In contrast, in the 3-year evaluation of the 4-T study – which was not included in the meta-analyses – the median HbA1c levels were comparable with the three insulin regimens, albeit with a greater proportion of patients attaining HbA1c ≤ 6.5% in the prandial and basal insulin groups than in the biphasic insulin arm. It should be emphasised that substitution of sulphonylurea therapy with the addition of a second type of insulin supplementation because of insufficient glycaemic control (defined as HbA1c ≤ 6.5%) was necessary in the majority of patients in all three groups; this was done by adding midday prandial aspart insulin in the biphasic group, bedtime basal insulin in the prandial group, and prandial aspart insulin three times daily in the basal insulin group, respectively.

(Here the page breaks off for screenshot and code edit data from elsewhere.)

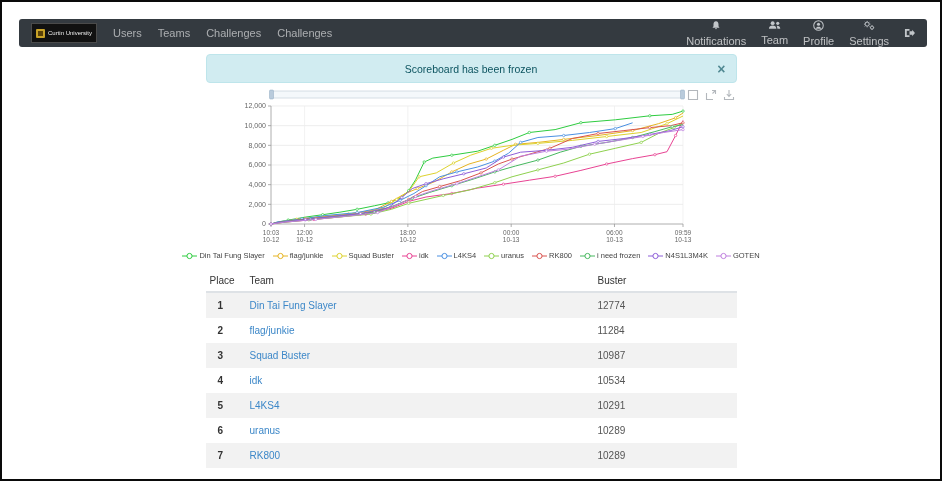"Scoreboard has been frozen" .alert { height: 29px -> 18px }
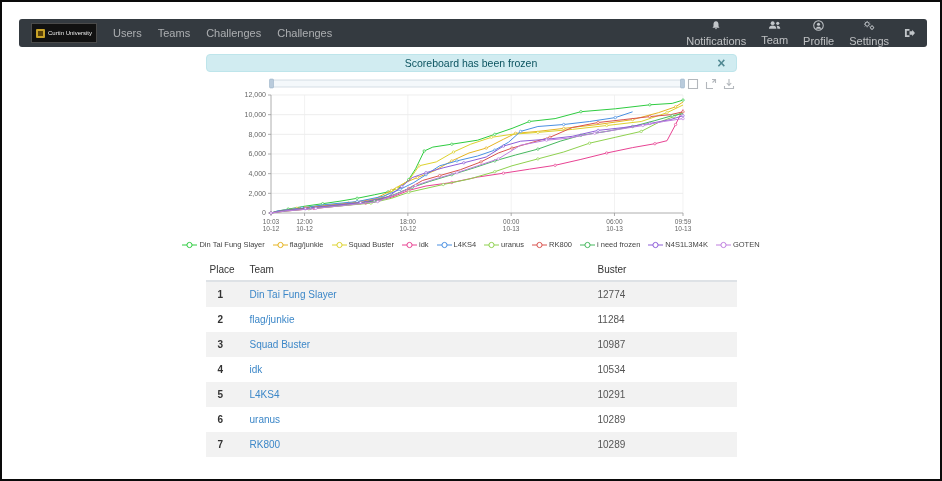"Top 10 Teams" div.chart-title { html: none -> <div>Top 10 Teams</div> }
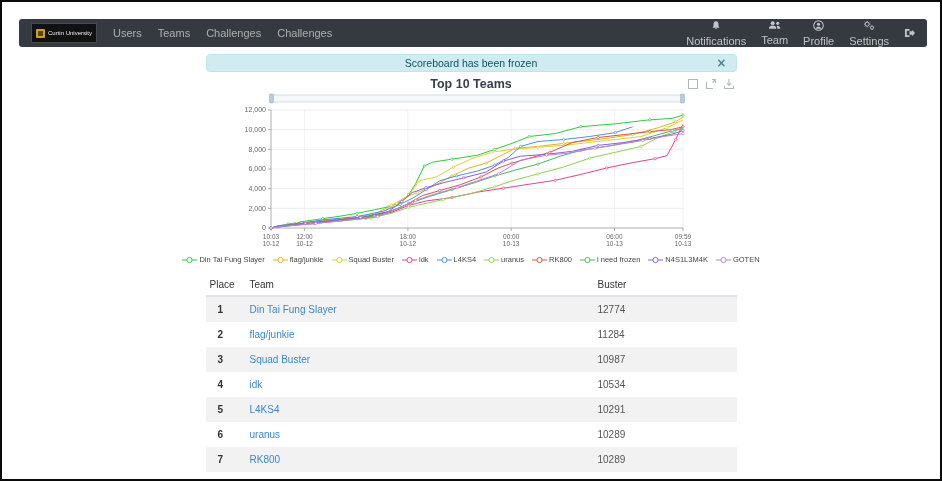"Place" .score-table th { font-weight: normal -> bold }
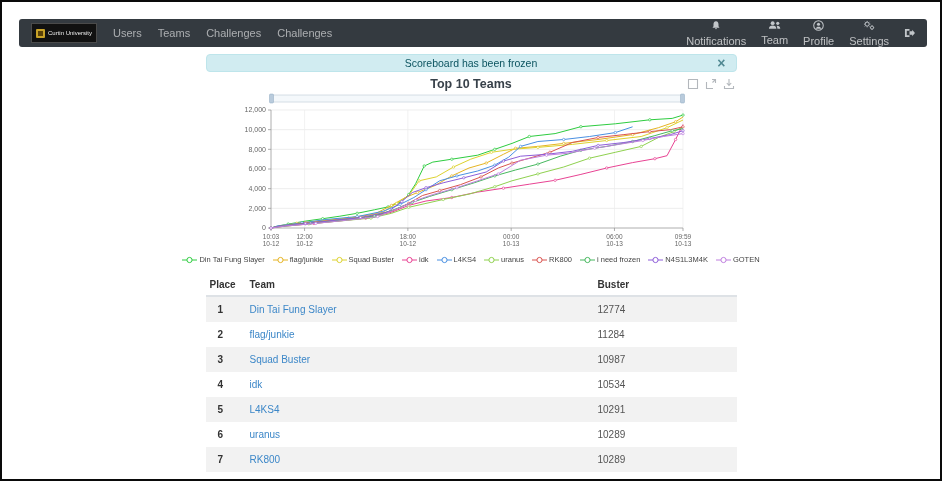"10987" td.score { text: 10987 -> 17093 }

This occurred most frequently in the basal insulin group (82%), with intermediate frequency in the prandial group (74%) and least often in the biphasic insulin group (68%). In other words, approximately half the patients in each insulin arm who received additional insulin therapy attained the treatment goal of HbA1c ≤ 6.5%. Hence, within a relatively short period of time, more complex insulin regimens seem to be needed in most patients to maintain the glycaemic target, irrespective of the initial mode of insulin therapy. Considering also the risk of hypoglycaemic events and weight gain, initiating add-on insulin therapy with basal insulin supplementation appears to be a feasible strategy in most patients who fail on oral therapy, with subsequent escalation to basal prandial insulin regimens when needed. Whether this should be carried out with human insulins or with the use of insulin analogues is another disputed issue. However, taking treatment convenience and quality of life aspects into account, less complex biphasic-based insulin regimens may still be appropriate in many cases.